Submitted to: Journal of Industrial Microbiology and Biotechnology
Publication Type: Peer Reviewed Journal
Publication Acceptance Date: 12/19/2012
Publication Date: 12/19/2012
Citation: Liu, Y., Morgan, S.L., Ream, A.R., Huang, L. 2012. Gene expression profiling of a nisin-sensitive Listeria monocytogenes Scott A CtsR deletion mutant. Journal of Industrial Microbiology and Biotechnology. 40(5):495-505.
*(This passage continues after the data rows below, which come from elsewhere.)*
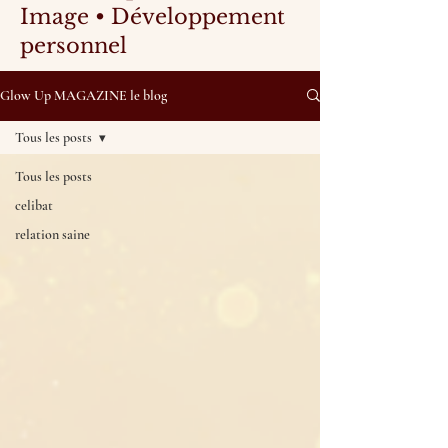
Image • Développement
personnel
Glow Up MAGAZINE le blog
Tous les posts
Tous les posts
celibat
relation saine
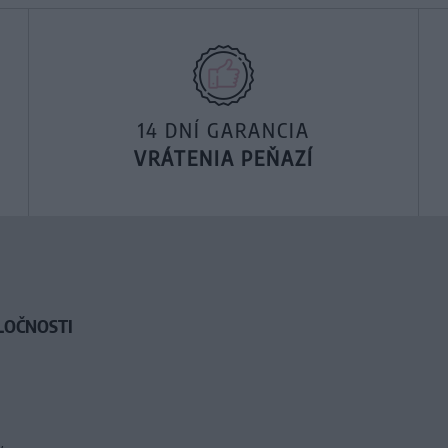
14 DNÍ GARANCIA
VRÁTENIA PEŇAZÍ
LOČNOSTI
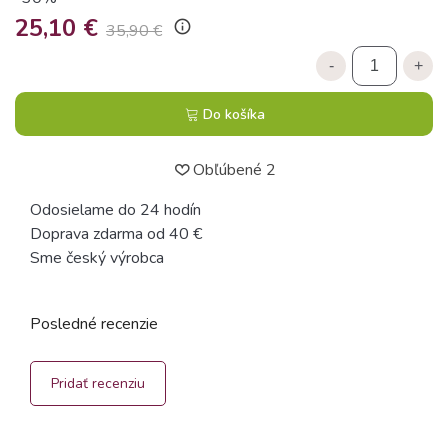
25,10 €
info_outline
35,90 €
-
+
Do košíka
Obľúbené
2
Odosielame do 24 hodín
Doprava zdarma od 40 €
Sme český výrobca
Posledné recenzie
Pridať recenziu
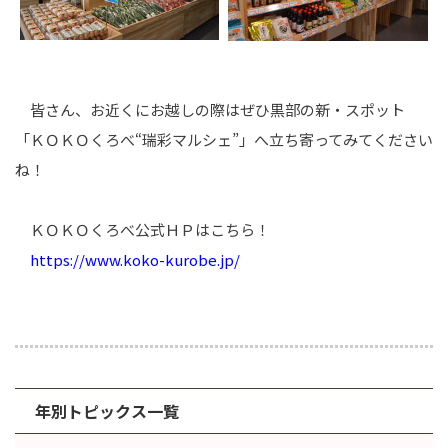
皆さん、お近くにお越しの際はぜひ黒部の新・スポット
「ＫＯＫＯくろべ“瑞彩マルシェ”」へ立ち寄ってみてください
ね！
ＫＯＫＯくろべ公式ＨＰはこちら！
https://www.koko-kurobe.jp/
年別トピックス一覧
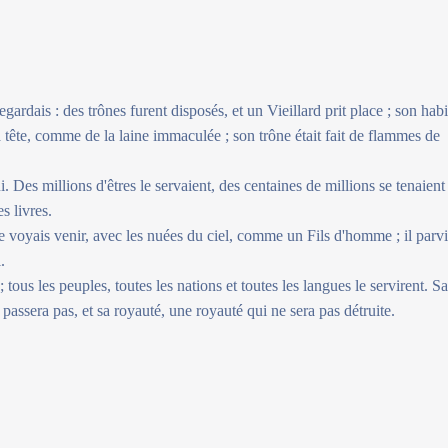
gardais : des trônes furent disposés, et un Vieillard prit place ; son habi
 tête, comme de la laine immaculée ; son trône était fait de flammes de
ui. Des millions d'êtres le servaient, des centaines de millions se tenaient
es livres.
 je voyais venir, avec les nuées du ciel, comme un Fils d'homme ; il parv
.
; tous les peuples, toutes les nations et toutes les langues le servirent. S
passera pas, et sa royauté, une royauté qui ne sera pas détruite.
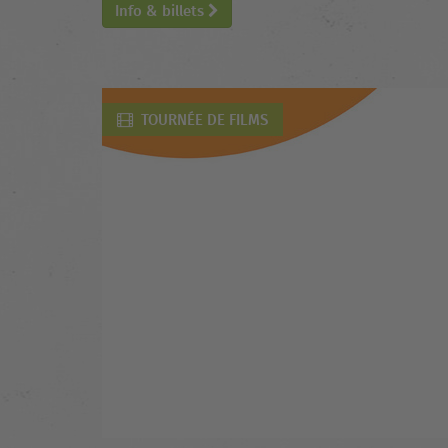
Info & billets
TOURNÉE DE FILMS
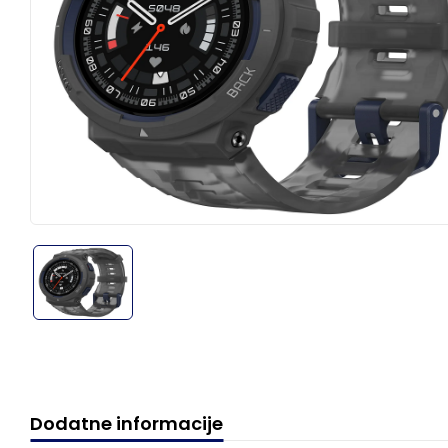
Dodatne informacije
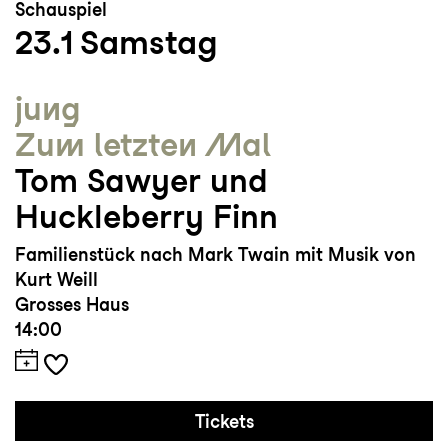
Schauspiel
23.1
Samstag
jung
Zum letzten Mal
Tom Sawyer und
Huckleberry Finn
Familienstück nach Mark Twain mit Musik von
Kurt Weill
Grosses Haus
14:00
Tickets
Interpretive Summary: The bacterium, Listeria monocytogenes, is an important food-borne pathogen that causes disease in humans and animals. Nisin is a bacteriocin (toxin that can kill bacteria) that can be used to control L. monocytogenes in food. A pressure tolerant mutant (genetically modified strain) has been shown to be sensitive to nisin, however, the factors that contribute to the sensitivity of this mutant bacterium subjected to nisin treatment remain unclear. DNA microarray technology is a powerful tool that can be used to study the expression of all of the genes possessed by a bacterium under different conditions. DNA microarrays were used to study the expression of genes in the pressure tolerant strain of L. monocytogenes when exposed to nisin. A number of genes were found to be affected by nisin treatment, and thus these genes could potentially be investigated as targets for antimicrobial treatments to control L. monocytogenes. Information from this study enhances the understanding of how L. monocytogenes survives under nisin treatment and may assist in the design of effective and economically feasible antimicrobial treatments to control this pathogen.
Technical Abstract: Listeria monocytogenes is a food-borne pathogen of significant threat to public health. Nisin is the only bacteriocin that can be used as a food preservative. Due to its antimicrobial activity, it can be used to control Listeria monocytogenes in food; however, the antimicrobial mechanism of nisin activity in Listeria monocytogenes is unknown. The CtsR (class three stress gene repressor) protein negatively regulates the expression of class III heat shock genes. A spontaneous pressure-tolerant ctsR deletion mutant that showed increased sensitivity to nisin has been identified. Microarray technology was used to monitor the gene expression profiles of the ctsR mutant under nisin treatments. Total RNA was isolated from the nisin-treated (20 micrograms per milliliter) ctsR mutant and L. monocytogenes Scott A wild type and hybridized to commercial oligonucleotide (35-mers) microarray chips representing the whole genome of L. monocytogenes. Compared to the nisin-treated wild type, 123 genes were up-regulated (> 2-fold increase) in the ctsR deletion mutant whereas 4 genes were down-regulated (< -2-fold decrease). The up-regulated genes included genes encoding for ribosomal proteins, membrane proteins, cold-shock domain proteins, translation initiation and elongation factors, cell division, a ATP-dependent ClpC protease, a putative accessory gene regulator protein D, transport and binding proteins, a beta-glucoside-specific phosphotransferase system (PTS); IIABC component, and hypothetical proteins. The down-regulated genes included genes that encode for virulence, a transcriptional regulator, stress proteins, and hypothetical proteins. The gene expression changes determined by microarray assays were confirmed by real-time RT-PCR analyses. This study enhances our understanding of how nisin interacts with the ctsR gene product in L. monocytogenes and may contribute to the understanding of the antibacterial mechanisms of nisin.